In the end, we had been diverted from our true ability at observing everyday things, so that today we don’t even bother looking at them.
When I realized this, I was in the woods, staring at a tree which looked familiar before and had become that day so different to me.
This tree stood in front of me as it was, with its physcial and geometric features,
untied from any referent, as if I was looking at it for the first time in my life.
I grew this ability of observation when I was a child. I used to shape my own perception of the world while I was discovering it. A waterfall or a moving car lights could appear to me in two different ways, according to how I would look at them. They would appear sometimes still when I was following with my eyes their frantic run through space, and other times blurred when I was trying to stare at one point on their path.
Other childhood key moments (such as perception exercices or 3D constructions) have been deciding in developping my own perception of things, to then change it forever.
I carried on these experiments with visual exercises until I went to art school, where I learnt to look at objects no longer as contents but as containers. Various trips I did abroad, where I always kept a critical eye on surrounding elements, refined this outlook.
This view, which grew slowly, remodelled my everyday life while creating feelings I would inevitably look for to retranscribe and share through my artistic activities.
A visual language
I started my own experiments with both a photo and video camera so I could use real images to be modified through visual effects.
Working out a visual language, based on the alteration of real images, was leading me to break with their original aspects and then blur their perception.
I thought this would trigger off an impression, an emotion, which would question any reference to everyday life, in order to share with the audience a different point of view.

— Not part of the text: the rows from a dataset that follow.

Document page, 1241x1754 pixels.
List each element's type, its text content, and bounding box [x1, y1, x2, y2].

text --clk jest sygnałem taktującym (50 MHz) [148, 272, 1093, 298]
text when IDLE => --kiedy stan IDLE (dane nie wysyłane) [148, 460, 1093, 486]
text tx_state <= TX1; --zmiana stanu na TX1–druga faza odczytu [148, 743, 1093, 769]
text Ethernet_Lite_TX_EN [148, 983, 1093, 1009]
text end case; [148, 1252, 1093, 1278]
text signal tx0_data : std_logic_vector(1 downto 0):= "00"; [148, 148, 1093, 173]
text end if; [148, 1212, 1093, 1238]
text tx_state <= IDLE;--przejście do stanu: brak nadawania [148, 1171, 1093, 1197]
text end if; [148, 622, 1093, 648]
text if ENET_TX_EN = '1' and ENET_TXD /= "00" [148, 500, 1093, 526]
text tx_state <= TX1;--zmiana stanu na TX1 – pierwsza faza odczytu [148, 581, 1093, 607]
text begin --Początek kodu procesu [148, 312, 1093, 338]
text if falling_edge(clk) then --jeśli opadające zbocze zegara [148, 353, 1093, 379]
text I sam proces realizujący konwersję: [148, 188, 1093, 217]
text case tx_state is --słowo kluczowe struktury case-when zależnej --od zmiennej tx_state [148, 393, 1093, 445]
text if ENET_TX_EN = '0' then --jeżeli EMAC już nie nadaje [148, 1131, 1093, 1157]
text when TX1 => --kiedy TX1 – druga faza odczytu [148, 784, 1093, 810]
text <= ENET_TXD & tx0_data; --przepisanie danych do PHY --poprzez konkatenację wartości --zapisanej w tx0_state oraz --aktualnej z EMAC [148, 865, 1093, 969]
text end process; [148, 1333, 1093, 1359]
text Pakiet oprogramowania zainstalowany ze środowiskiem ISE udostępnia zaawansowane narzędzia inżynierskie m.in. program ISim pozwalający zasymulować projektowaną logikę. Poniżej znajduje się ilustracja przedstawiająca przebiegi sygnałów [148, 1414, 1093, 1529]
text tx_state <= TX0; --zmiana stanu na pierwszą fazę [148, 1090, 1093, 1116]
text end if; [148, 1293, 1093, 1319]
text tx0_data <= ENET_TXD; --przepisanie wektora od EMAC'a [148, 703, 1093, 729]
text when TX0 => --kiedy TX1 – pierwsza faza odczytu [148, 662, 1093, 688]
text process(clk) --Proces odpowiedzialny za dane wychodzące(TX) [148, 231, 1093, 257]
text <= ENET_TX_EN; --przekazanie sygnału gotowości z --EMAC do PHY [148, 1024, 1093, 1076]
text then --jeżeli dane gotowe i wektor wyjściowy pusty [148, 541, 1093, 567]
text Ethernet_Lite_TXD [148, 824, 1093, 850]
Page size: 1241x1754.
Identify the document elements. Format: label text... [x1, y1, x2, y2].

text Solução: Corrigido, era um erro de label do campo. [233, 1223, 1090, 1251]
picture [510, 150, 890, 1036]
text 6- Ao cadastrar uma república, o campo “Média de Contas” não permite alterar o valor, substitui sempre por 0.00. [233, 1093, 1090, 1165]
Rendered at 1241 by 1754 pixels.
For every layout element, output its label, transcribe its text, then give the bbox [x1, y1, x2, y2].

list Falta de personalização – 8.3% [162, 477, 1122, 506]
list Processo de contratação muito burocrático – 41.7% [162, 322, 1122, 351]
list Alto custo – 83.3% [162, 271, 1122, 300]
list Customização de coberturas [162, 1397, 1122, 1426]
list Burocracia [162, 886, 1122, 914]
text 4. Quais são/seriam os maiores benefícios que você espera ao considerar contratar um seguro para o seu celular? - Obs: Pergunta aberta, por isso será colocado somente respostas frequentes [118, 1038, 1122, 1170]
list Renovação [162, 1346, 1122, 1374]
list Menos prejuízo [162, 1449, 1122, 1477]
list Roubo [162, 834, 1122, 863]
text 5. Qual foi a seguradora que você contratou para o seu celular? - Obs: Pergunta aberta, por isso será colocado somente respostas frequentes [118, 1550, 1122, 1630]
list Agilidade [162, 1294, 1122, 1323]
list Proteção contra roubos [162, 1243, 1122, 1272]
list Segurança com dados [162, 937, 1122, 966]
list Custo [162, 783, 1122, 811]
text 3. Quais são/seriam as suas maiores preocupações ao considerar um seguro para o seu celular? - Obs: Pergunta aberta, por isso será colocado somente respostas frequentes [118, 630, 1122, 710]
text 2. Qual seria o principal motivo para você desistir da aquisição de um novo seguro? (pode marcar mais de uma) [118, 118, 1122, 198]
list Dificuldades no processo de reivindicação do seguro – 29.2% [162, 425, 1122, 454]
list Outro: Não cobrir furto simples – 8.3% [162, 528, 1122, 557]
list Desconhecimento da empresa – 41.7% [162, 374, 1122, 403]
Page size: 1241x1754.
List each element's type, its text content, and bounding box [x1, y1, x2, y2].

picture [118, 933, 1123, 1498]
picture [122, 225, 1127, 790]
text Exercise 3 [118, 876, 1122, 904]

After several attempts, my researches did not fit the aimed target. I was stuck into a merely plastic approach which would give my works more of a decorative appearance rather than informative.
It feels like I had to go through this dead-end to think about a radically different approach.
However, if first I was inspired by the Impressionists work from the beginning of the 20th century, the new lead I took, at the beginning of this 21st century, drew its inspiration from the works of great physicians such as Einstein, Niels Bohr or Heinz Dieter Zeh.
It from bit
From there, I led my research considering unbiased reality, time, space and matter as notions of intangible information.
Einstein’s work on « restreint relativity », Niels Bohr and Werner Heisenberg’s researches on the « edification of quantic mechanics », as well as « quantic decoherence » introduced by Heinz Dieter Zeh, research related to computer simulations by Nick Bostrom have remarkably influenced my way of looking at and thinking the world.
The idea came to me that in order to share with the audience a different point of view, I needed to create a ceisure in what came from tangible reality.
In other words, being able to modify the type of information received by the observer and transmitted by the observed object.
According to this new approach, if taking photos is like taking a sample in the shape of a picture, the ceisure effect will take place on this image, conveying the information to a receiver.
A significant and disturbing ceisure but well thought-of, in order that the receiver cannot entirely decode the information, but without denying them the possibilty to reconstruct the image, through their own life experience.
Working on my second lead, inspired by theories of physical science about « relativity of information », and fitting better my artistic targets, I realized that the key concept of my work would be the « de-construction of space-and-time landmarks ».
This concept follows an approach which, however computerized it is, is so simplistic that I could do it manually.
The idea is to fragment a urban landscape to then reshape it, without doing any colorimetrics alterations, in order to avoid the decorative side and to always maintain a link with the original landscape.
The deconstruction or fragmentation of urban landscapes images, acts mainly as an emotion trigger, which does not aim at showing what things could be, but more at questionning their references.
We could then ask ourselves, what is the information transmitted by the elements we feel worth ? Could they be shown in a different way ? In that sense, is what we see what we think we see ?
To seem rather than be !
To suggest rather than show !
Works and pieces on this site do not give an answer or a solution to the « problematics of the relativity of information », but rather suggest leads for thought and allow the audience to experiment urban landscape according to their own sensitivity.
My aim is not to re-present the world as it is, but rather to suggest a new angle for observation and consideration.
he project Anarchitecture breaks down and offers a new version of reality for our day-to-day urban environment. Using fragmented images and contrasting parts, Olivier Ratsi remakes our urban
landscape through digitally-processed photos.
This project considers objective reality, space and material as intangible concepts of information. With the help of photographic decomposition, Ratsi has created a split in this objective reality (that of large urban settings), thereby altering our perception of what is real.
These architectures of daily life seem both strange and familiar, near and yet far away.
By forcing people to question their ability to piece together what the artist has split apart, Olivier Ratsi provokes interactivity between the work of art and spectators, based on a mental exercise in visual reconstruction.
Space Ana series
pace Ana is an ongoing project of audiovisual performances drawn from Anarchitecture project. Projected and staged in situ on buildings on a macroscopic scale, Space Ana performances suggest another way to look at architecture through a set of synchronized visual alterations. The idea is to provide the audience with a new field of experience, a different way of considering time and space.